The exposed beams going across the top of the shed would be a natural complement to this type of multi bulb pendant light. But of course, this one's way out of my budget at $1,200.
Improvising on that sort of style, I tried eBay and Etsy but came away empty handed. Everything was too pricey (like $30 per strand), too elaborate, or overdesigned. It's going in a rustic shed with a brick hearth. It can't look that fancy.
I checked Amazon not expecting too much, but found something I think I can make work.
As intended for use, the light looks super weird and spider-like. But who says the individuals light strands need to connect to anything? I can hook each of the spider arms up to the main plate, then wind or wrap them around the beam at installation to hack the exposed beam pendant trend.
At least, that's what I'm hoping.
Exterior Writers' Shed Lighting | Rustic Animal Scaring Motion Sensor
For the exterior light, I'm deliberating. A motion sensor light is the most practical style since I don't care if the outside light is on once I'm in the shed.
Plus, I don't want to run into any creatures at night. And the yard is full of creatures.
But most of the motion sensing styles are totally ugly. I'm not putting a lame garage light on my shed.

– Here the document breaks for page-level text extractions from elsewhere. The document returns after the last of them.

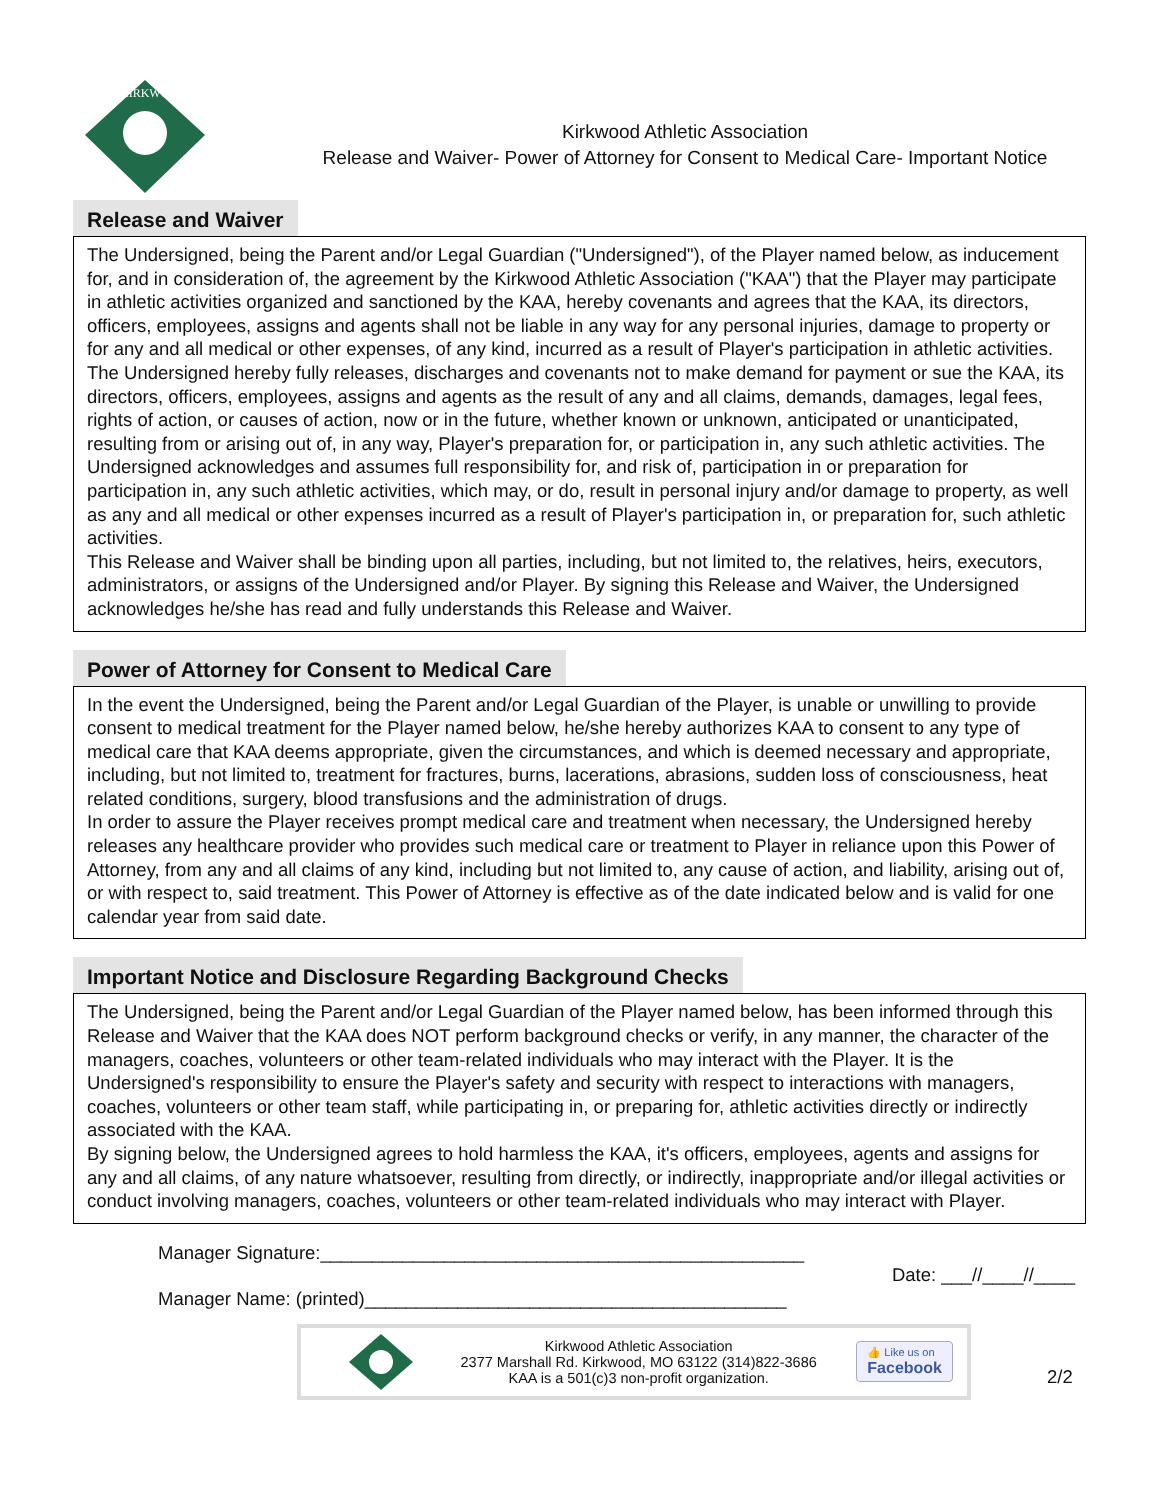KIRKWOOD
Kirkwood Athletic Association
Release and Waiver- Power of Attorney for Consent to Medical Care- Important Notice
Release and Waiver
The Undersigned, being the Parent and/or Legal Guardian ("Undersigned"), of the Player named below, as inducement for, and in consideration of, the agreement by the Kirkwood Athletic Association ("KAA") that the Player may participate in athletic activities organized and sanctioned by the KAA, hereby covenants and agrees that the KAA, its directors, officers, employees, assigns and agents shall not be liable in any way for any personal injuries, damage to property or for any and all medical or other expenses, of any kind, incurred as a result of Player's participation in athletic activities. The Undersigned hereby fully releases, discharges and covenants not to make demand for payment or sue the KAA, its directors, officers, employees, assigns and agents as the result of any and all claims, demands, damages, legal fees, rights of action, or causes of action, now or in the future, whether known or unknown, anticipated or unanticipated, resulting from or arising out of, in any way, Player's preparation for, or participation in, any such athletic activities. The Undersigned acknowledges and assumes full responsibility for, and risk of, participation in or preparation for participation in, any such athletic activities, which may, or do, result in personal injury and/or damage to property, as well as any and all medical or other expenses incurred as a result of Player's participation in, or preparation for, such athletic activities.
This Release and Waiver shall be binding upon all parties, including, but not limited to, the relatives, heirs, executors, administrators, or assigns of the Undersigned and/or Player. By signing this Release and Waiver, the Undersigned acknowledges he/she has read and fully understands this Release and Waiver.
Power of Attorney for Consent to Medical Care
In the event the Undersigned, being the Parent and/or Legal Guardian of the Player, is unable or unwilling to provide consent to medical treatment for the Player named below, he/she hereby authorizes KAA to consent to any type of medical care that KAA deems appropriate, given the circumstances, and which is deemed necessary and appropriate, including, but not limited to, treatment for fractures, burns, lacerations, abrasions, sudden loss of consciousness, heat related conditions, surgery, blood transfusions and the administration of drugs.
In order to assure the Player receives prompt medical care and treatment when necessary, the Undersigned hereby releases any healthcare provider who provides such medical care or treatment to Player in reliance upon this Power of Attorney, from any and all claims of any kind, including but not limited to, any cause of action, and liability, arising out of, or with respect to, said treatment. This Power of Attorney is effective as of the date indicated below and is valid for one calendar year from said date.
Important Notice and Disclosure Regarding Background Checks
The Undersigned, being the Parent and/or Legal Guardian of the Player named below, has been informed through this Release and Waiver that the KAA does NOT perform background checks or verify, in any manner, the character of the managers, coaches, volunteers or other team-related individuals who may interact with the Player. It is the Undersigned's responsibility to ensure the Player's safety and security with respect to interactions with managers, coaches, volunteers or other team staff, while participating in, or preparing for, athletic activities directly or indirectly associated with the KAA.
By signing below, the Undersigned agrees to hold harmless the KAA, it's officers, employees, agents and assigns for any and all claims, of any nature whatsoever, resulting from directly, or indirectly, inappropriate and/or illegal activities or conduct involving managers, coaches, volunteers or other team-related individuals who may interact with Player.
Manager Signature:_______________________________________________
Date: ___//____//____
Manager Name: (printed)_________________________________________
Kirkwood Athletic Association
2377 Marshall Rd. Kirkwood, MO 63122 (314)822-3686
KAA is a 501(c)3 non-profit organization.
👍 Like us on
Facebook
2/2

I'm torn between a Mission style lantern and a more rustic barn feature; these are the two nicest motion sensing lights I can find.
Crackle glass looks cheap, but what can you do?
The Mission style lantern is pretty plain and will look fine installed. But it would go next to the door. Down the road if there's a lock on the door, it might not throw enough light to be fully functional.
The barn light seems more appropriate given the rustic farmhouse setting, and could go above the door to light the whole entryway, but it costs more.
I'm going to keep looking to see if I can find exterior writers' shed lighting I really like and get the lights in by the end of the year!